The more I think about Whedon's Astonishing X-Men run, the less I like it, specifically because it ran far, far away from how Morrison had pushed the mutant concept forward in favor of the extinction threat/superheroics/spandex deal it tried desperately to leave behind.
What Morrison built his run on was actually a very different question from almost any other major X-Men run: instead of the question being "how do mutants deal with being hated and feared by a world they feel obligated to protect and integrate into," the question was "given the fact that mutantkind is ascendant and humans will be functionally extinct within three generations, how does the mission of the X-Men change and how does the world and its sociocultural strictures change along with it?" This is why you have storylines like "Riot at Xavier's," why Mutant Town gets introduced in this run (I really didn't like Marvel doing away with this), and why there are so many outright ugly and hideous mutants to contrast with the very human looking ones the comics follow for the most part. It's why the school is such an important undercurrent in the run (what does education look like for kids that can function as tactical nukes, anyway?). There was a focus on how the world was changing in favor of the mutants and how everyone adapted to it (the U-Men being mutant haters who attempted to acquire mutant powers and Weapon Plus's constant mutant experimentation, for instance. Remind you of anything?). It's telling that some of the best X-Men comics and concepts since 2004 often borrowed heavily from Morrison in one way or another (Utopia partially, but definitely Wolverine and the X-Men's school setting. Hell, Quentin Quire's even a main character there).
Even Scott's militant persona spins out of his Morrison-era drama (how does a guy deal with being merged with a genocidal tyrant for months and not totally feeling comfortable sharing his damage regarding that with his wife, particularly when he's kind of depended on her telepathy to communicate with her since they were kids? Find another telepath to talk to). And it' not as if other writers didn't gesture towards interesting ideas with it (again, Utopia being the most interesting manifestation of it, in my opinion. I never quite liked Terrorist Scott). The problem here, of course, is that they'd either retreat to some status quo when it got too hairy, or they'd use his newfound character traits as a means for promoting the real IP assets in their eyes (Avengers and Inhumans. It's one of the reasons I basically look at all 2010s Avengers and Inhumans properties with the worst kind of scorn. They could all be erased from history forever and I wouldn't care at all).
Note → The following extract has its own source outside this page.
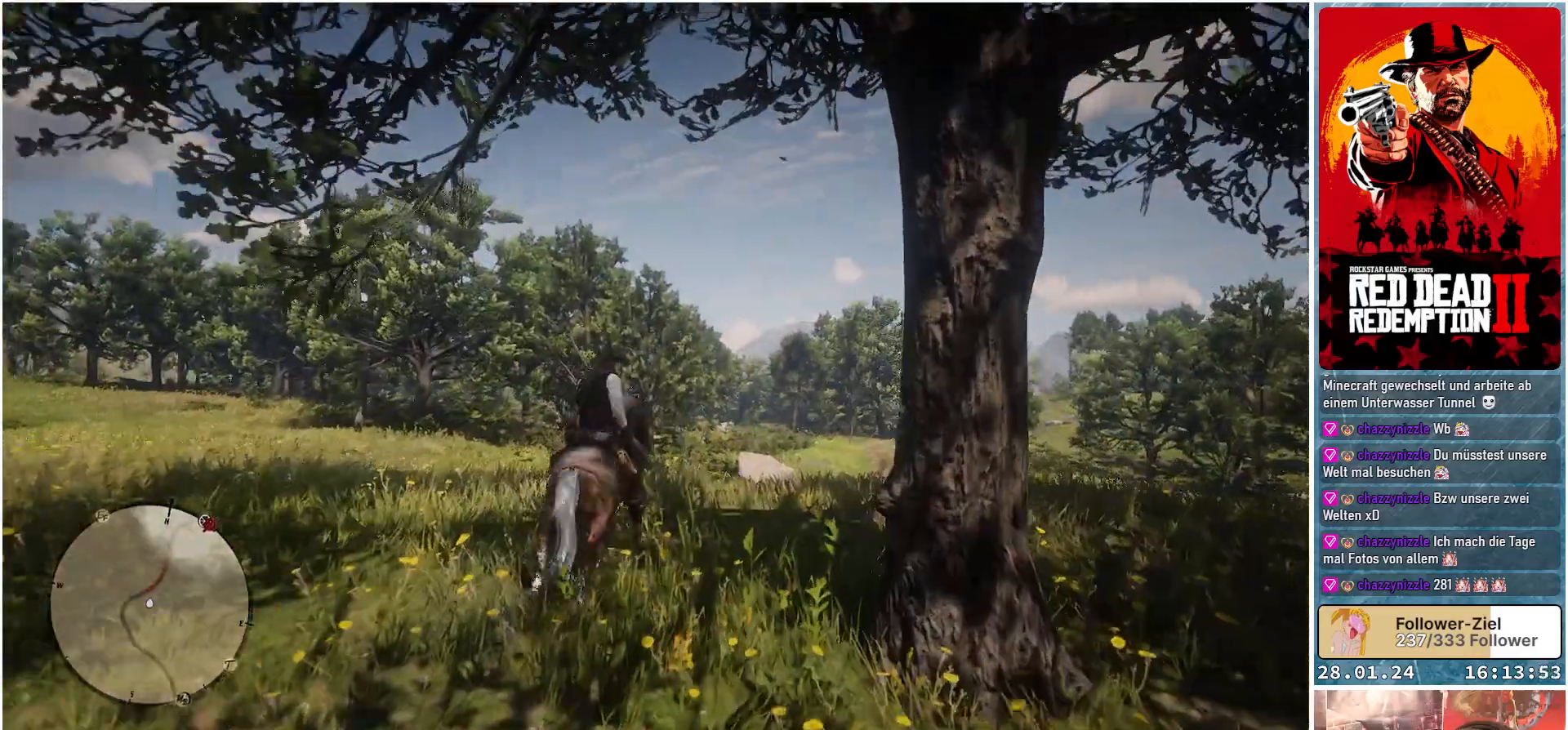
{"buttons": ["A"], "left_stick": "center", "right_stick": "center", "events": []}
And even beyond all that the militant Scott stories still dealt with that same tired-ass "hated and feared" question I thought we left behind in 2001.
The X-Men, and really mainstream comics in general, are desperately in need of new ideas, and Hickman's absolutely right when he says that most X-Men writers over the last 15-plus years have been writing nothing but stories about other X-Men stories. I'm not sure I have faith in Hickman providing a reasonable alternative (his stories tend to be soulless exercises in stringing together masses of ideas with barely even perfunctory stories, characters, and settings. The concepts are there, and the gadgets and worlds will look impressive, but nothing is developed with enough care or personality to make me give a shyt. It's just an ideas exhibition for the sake of exhibiting ideas), but hopefully it won't be any worse than the last few years of stories.